Calculating sample size and margin of error: use the Appinio online calculators to launch a bulletproof survey

Whether it's about political sentiment, customer satisfaction, the Appinio Hype Train or a company employee survey, surveys are the most common way to find out public sentiment, opinions, beliefs and tendencies. And of course the more people you ask questions to, the closer you get to a representative result. But imagine interviewing all the people in the UK to find out who they would vote for in the next election, impossible!


This is where the need of a representative sample comes into play.

 

A representative sample focuses on a portion of the population and aims to reflect the views of the general public. But, especially in survey research, how do you know how many survey respondents you require to ensure you survey a representative sample of the population? What variables do you need to take into account? In this article, we’ll show you which key values you need in order to calculate the perfect sample for your study and how accurately your results represent the population

 

Do you want to calculate the sample size for your study quickly and already have all the key values? Then use our online sample size calculator to determine the sample you need.

Sample size calculator

The sample size calculator is in the making and it is coming soon!

Definition: What is a sample?

A sample is a small portion or quantity intended to show what the whole is like.

 

There are several different methods of sampling that can be used, for example, you could choose to use a “random sample,” where respondents are chosen entirely by chance from the population at large, therefore every member of the population has an equal chance to be selected for your study.
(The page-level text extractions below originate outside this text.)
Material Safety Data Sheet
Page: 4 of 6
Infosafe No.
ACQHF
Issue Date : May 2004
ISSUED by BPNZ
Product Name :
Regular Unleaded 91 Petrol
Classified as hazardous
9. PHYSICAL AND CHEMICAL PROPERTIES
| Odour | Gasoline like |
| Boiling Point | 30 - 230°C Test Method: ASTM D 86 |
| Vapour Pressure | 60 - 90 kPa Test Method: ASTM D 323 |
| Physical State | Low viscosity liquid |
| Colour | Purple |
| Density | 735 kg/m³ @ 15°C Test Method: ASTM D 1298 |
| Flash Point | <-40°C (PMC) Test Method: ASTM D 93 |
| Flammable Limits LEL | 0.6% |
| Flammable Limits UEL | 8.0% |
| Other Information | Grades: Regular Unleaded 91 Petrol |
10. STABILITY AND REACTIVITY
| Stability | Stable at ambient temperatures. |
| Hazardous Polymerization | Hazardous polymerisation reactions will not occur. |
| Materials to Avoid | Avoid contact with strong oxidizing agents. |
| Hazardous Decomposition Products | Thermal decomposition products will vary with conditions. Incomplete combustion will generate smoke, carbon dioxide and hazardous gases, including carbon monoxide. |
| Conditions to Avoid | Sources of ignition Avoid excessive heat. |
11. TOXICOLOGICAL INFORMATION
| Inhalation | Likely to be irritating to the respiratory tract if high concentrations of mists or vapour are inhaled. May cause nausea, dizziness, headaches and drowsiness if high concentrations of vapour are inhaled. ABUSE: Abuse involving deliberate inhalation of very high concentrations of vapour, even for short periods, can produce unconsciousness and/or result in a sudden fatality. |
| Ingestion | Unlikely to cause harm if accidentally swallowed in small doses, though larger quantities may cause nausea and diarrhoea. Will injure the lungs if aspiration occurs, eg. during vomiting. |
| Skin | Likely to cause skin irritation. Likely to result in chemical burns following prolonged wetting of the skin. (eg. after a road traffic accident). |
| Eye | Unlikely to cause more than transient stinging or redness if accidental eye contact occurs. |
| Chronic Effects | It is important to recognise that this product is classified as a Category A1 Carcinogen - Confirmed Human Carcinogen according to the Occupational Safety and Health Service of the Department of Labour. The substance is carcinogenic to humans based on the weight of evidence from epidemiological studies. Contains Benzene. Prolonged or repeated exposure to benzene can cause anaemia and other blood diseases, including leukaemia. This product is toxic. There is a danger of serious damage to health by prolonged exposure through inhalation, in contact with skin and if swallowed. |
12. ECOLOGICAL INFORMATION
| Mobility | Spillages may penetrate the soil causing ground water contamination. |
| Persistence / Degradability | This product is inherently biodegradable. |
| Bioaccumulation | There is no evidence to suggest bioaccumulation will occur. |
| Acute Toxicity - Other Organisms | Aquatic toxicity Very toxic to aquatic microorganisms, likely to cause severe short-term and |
A random sample is useful when doing exploratory market research or gathering new ideas, but it would not be useful if you wanted know how many Brits are vegan, as your random sample could exclude some participants (e.g. not enough women) or include too many people from the same group (e.g. too many Millennials), therefore, you would not be able to extract insights that are applicable to your desired target group or the general population.
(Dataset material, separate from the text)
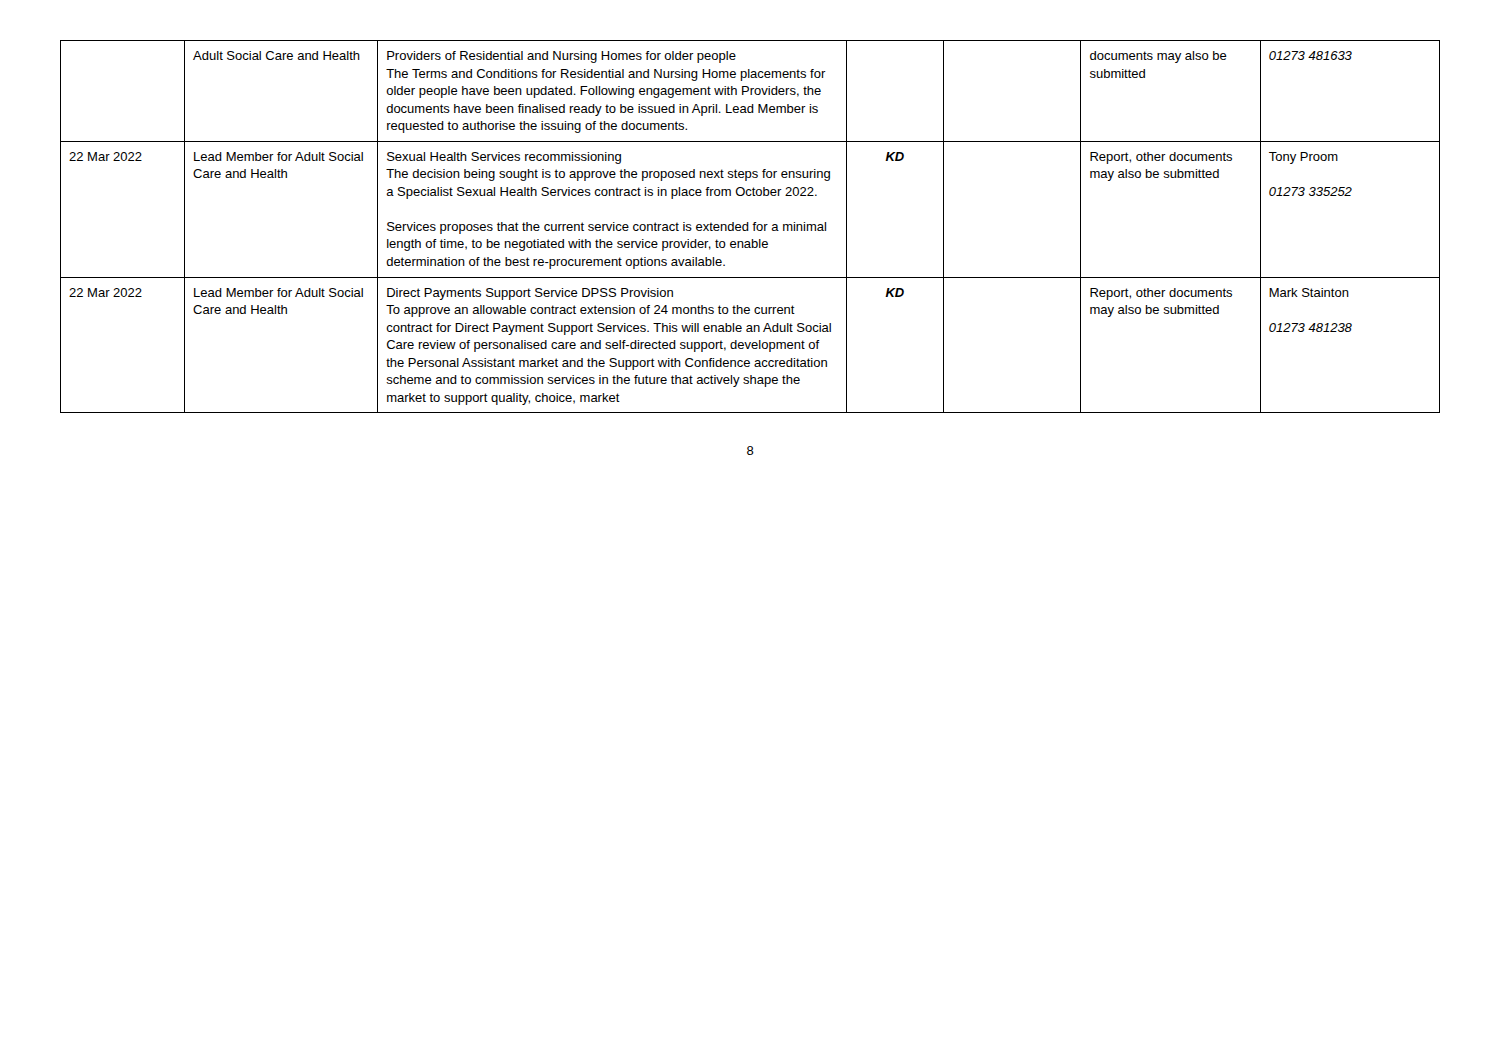| | Adult Social Care and Health | Providers of Residential and Nursing Homes for older people The Terms and Conditions for Residential and Nursing Home placements for older people have been updated. Following engagement with Providers, the documents have been finalised ready to be issued in April. Lead Member is requested to authorise the issuing of the documents. | | | documents may also be submitted | 01273 481633 |
| 22 Mar 2022 | Lead Member for Adult Social Care and Health | Sexual Health Services recommissioning The decision being sought is to approve the proposed next steps for ensuring a Specialist Sexual Health Services contract is in place from October 2022. Services proposes that the current service contract is extended for a minimal length of time, to be negotiated with the service provider, to enable determination of the best re-procurement options available. | KD | | Report, other documents may also be submitted | Tony Proom 01273 335252 |
| 22 Mar 2022 | Lead Member for Adult Social Care and Health | Direct Payments Support Service DPSS Provision To approve an allowable contract extension of 24 months to the current contract for Direct Payment Support Services. This will enable an Adult Social Care review of personalised care and self-directed support, development of the Personal Assistant market and the Support with Confidence accreditation scheme and to commission services in the future that actively shape the market to support quality, choice, market | KD | | Report, other documents may also be submitted | Mark Stainton 01273 481238 |
8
The reason why sample size is important

That's why, in survey research especially, a sample needs to meet specific criteria and contain all the different groups - such as women, men or different age groups - in the same proportions to the general population. In addition, the sample should be large enough not only to be representative, but also to make reliable statements. When choosing a sample it is important to test its reliability, if a sample is too small the information collected may be partial, on the other hand if the sample is too large it would be a waste of resources. The larger the group, the closer are results to the target market, the less chance factors, errors and false statements can distort the result. The results are considered representative of the whole itself, i.e. applicable to the general public, when they reflect the normal distribution in the population

 

If you want to get survey data that is as reliable as possible, you need to strive to make your survey representative. In market research, you need to collect data from the target group before launching a product on the market in order to offer a product that consumers will want to buy or use. However, you can't ask every potential buyer their opinion, it would simply be too time-consuming and not cost-effective. Moreover, it is impossible to determine exactly the size of the potential buyer group. Therefore, before sending your survey out to your respondents, you need to define a sample size that represents your target population as closely as possible, and in all its facets).

How large should a sample be?

The larger the sample size, the more accurate results are, right?
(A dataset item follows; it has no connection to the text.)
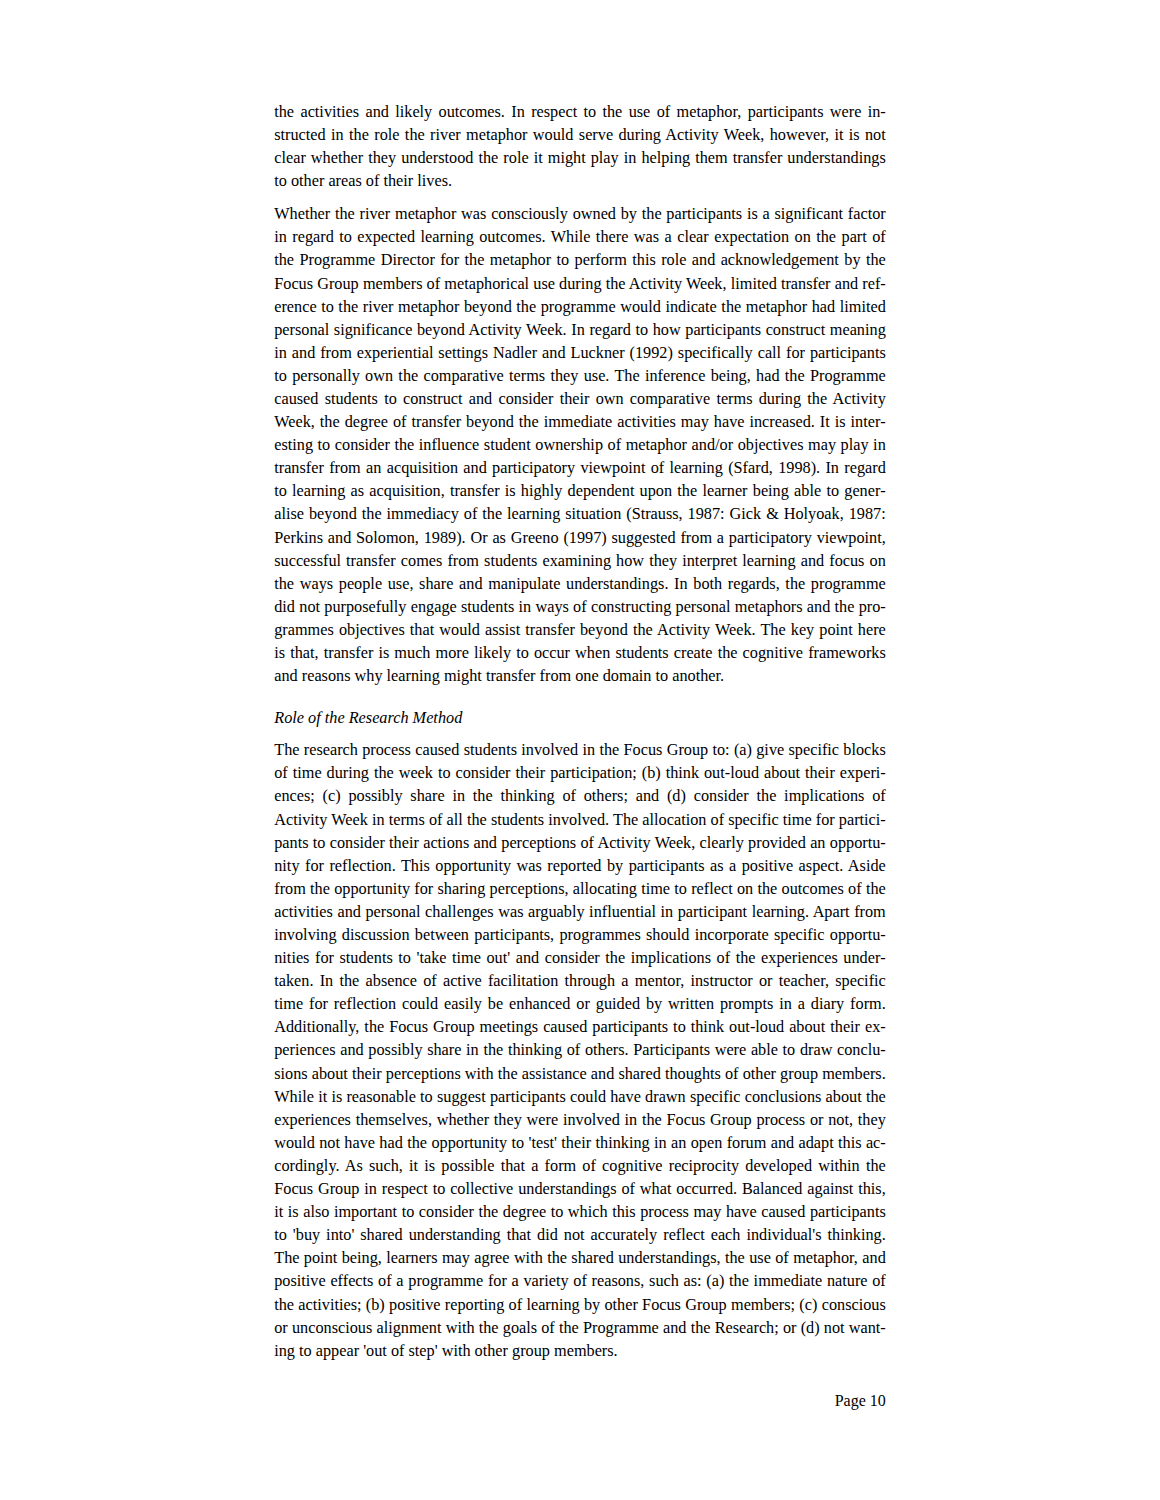the activities and likely outcomes. In respect to the use of metaphor, participants were instructed in the role the river metaphor would serve during Activity Week, however, it is not clear whether they understood the role it might play in helping them transfer understandings to other areas of their lives.
Whether the river metaphor was consciously owned by the participants is a significant factor in regard to expected learning outcomes. While there was a clear expectation on the part of the Programme Director for the metaphor to perform this role and acknowledgement by the Focus Group members of metaphorical use during the Activity Week, limited transfer and reference to the river metaphor beyond the programme would indicate the metaphor had limited personal significance beyond Activity Week. In regard to how participants construct meaning in and from experiential settings Nadler and Luckner (1992) specifically call for participants to personally own the comparative terms they use. The inference being, had the Programme caused students to construct and consider their own comparative terms during the Activity Week, the degree of transfer beyond the immediate activities may have increased. It is interesting to consider the influence student ownership of metaphor and/or objectives may play in transfer from an acquisition and participatory viewpoint of learning (Sfard, 1998). In regard to learning as acquisition, transfer is highly dependent upon the learner being able to generalise beyond the immediacy of the learning situation (Strauss, 1987: Gick & Holyoak, 1987: Perkins and Solomon, 1989). Or as Greeno (1997) suggested from a participatory viewpoint, successful transfer comes from students examining how they interpret learning and focus on the ways people use, share and manipulate understandings. In both regards, the programme did not purposefully engage students in ways of constructing personal metaphors and the programmes objectives that would assist transfer beyond the Activity Week. The key point here is that, transfer is much more likely to occur when students create the cognitive frameworks and reasons why learning might transfer from one domain to another.
Role of the Research Method
The research process caused students involved in the Focus Group to: (a) give specific blocks of time during the week to consider their participation; (b) think out-loud about their experiences; (c) possibly share in the thinking of others; and (d) consider the implications of Activity Week in terms of all the students involved. The allocation of specific time for participants to consider their actions and perceptions of Activity Week, clearly provided an opportunity for reflection. This opportunity was reported by participants as a positive aspect. Aside from the opportunity for sharing perceptions, allocating time to reflect on the outcomes of the activities and personal challenges was arguably influential in participant learning. Apart from involving discussion between participants, programmes should incorporate specific opportunities for students to 'take time out' and consider the implications of the experiences undertaken. In the absence of active facilitation through a mentor, instructor or teacher, specific time for reflection could easily be enhanced or guided by written prompts in a diary form. Additionally, the Focus Group meetings caused participants to think out-loud about their experiences and possibly share in the thinking of others. Participants were able to draw conclusions about their perceptions with the assistance and shared thoughts of other group members. While it is reasonable to suggest participants could have drawn specific conclusions about the experiences themselves, whether they were involved in the Focus Group process or not, they would not have had the opportunity to 'test' their thinking in an open forum and adapt this accordingly. As such, it is possible that a form of cognitive reciprocity developed within the Focus Group in respect to collective understandings of what occurred. Balanced against this, it is also important to consider the degree to which this process may have caused participants to 'buy into' shared understanding that did not accurately reflect each individual's thinking. The point being, learners may agree with the shared understandings, the use of metaphor, and positive effects of a programme for a variety of reasons, such as: (a) the immediate nature of the activities; (b) positive reporting of learning by other Focus Group members; (c) conscious or unconscious alignment with the goals of the Programme and the Research; or (d) not wanting to appear 'out of step' with other group members.
Page 10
Generally, the larger the sample, the more representative it is.

 

The results of a survey are considered representative when the outcomes of the survey accurately reflect the overall population which means that you can draw reliable conclusions about the general population as all characteristics of the target population are also present in your sample.

 

So a larger sample makes reaching representativeness easier, but on the other hand, the larger the sample size, the more expensive and time-consuming your survey will be. So, how can you balance costs and representativeness?

 

In order to do this, you must make trade-offs between the size of the sample and the margin of error, namely, you have to find a sample size that is large enough to achieve the desired level of precision and stay within an acceptable margin of error.

 

Let’s have a look at the margin of error metric and what margin of error is considered acceptable.

What is the margin of error?

The margin of error (or marginal error) is a statistic expressing the amount of random sampling error in the results of a survey. The larger the margin of error, the less confidence one should have that a poll result would reflect the result of a census of the entire population.
The margin of error relates to the size of your sample and the difference between results from your survey data and those from population (normal) distribution, it tells you how close your results reflect the views from the overall population.

Let's make an example.


As you can guess by the word margin, the margin of error is a range of values around the sample mean.
For example, a survey of 1000 people gives you a 5% margin of error, meaning that 95% of the time the results are within 5% range of what they would be if you had asked every single person in your target population. Thus, if your survey data indicates that 40% of the total population approve or disapprove of something, the margin of error means that you can be 95% confident that the true figure falls between 35% and 45%.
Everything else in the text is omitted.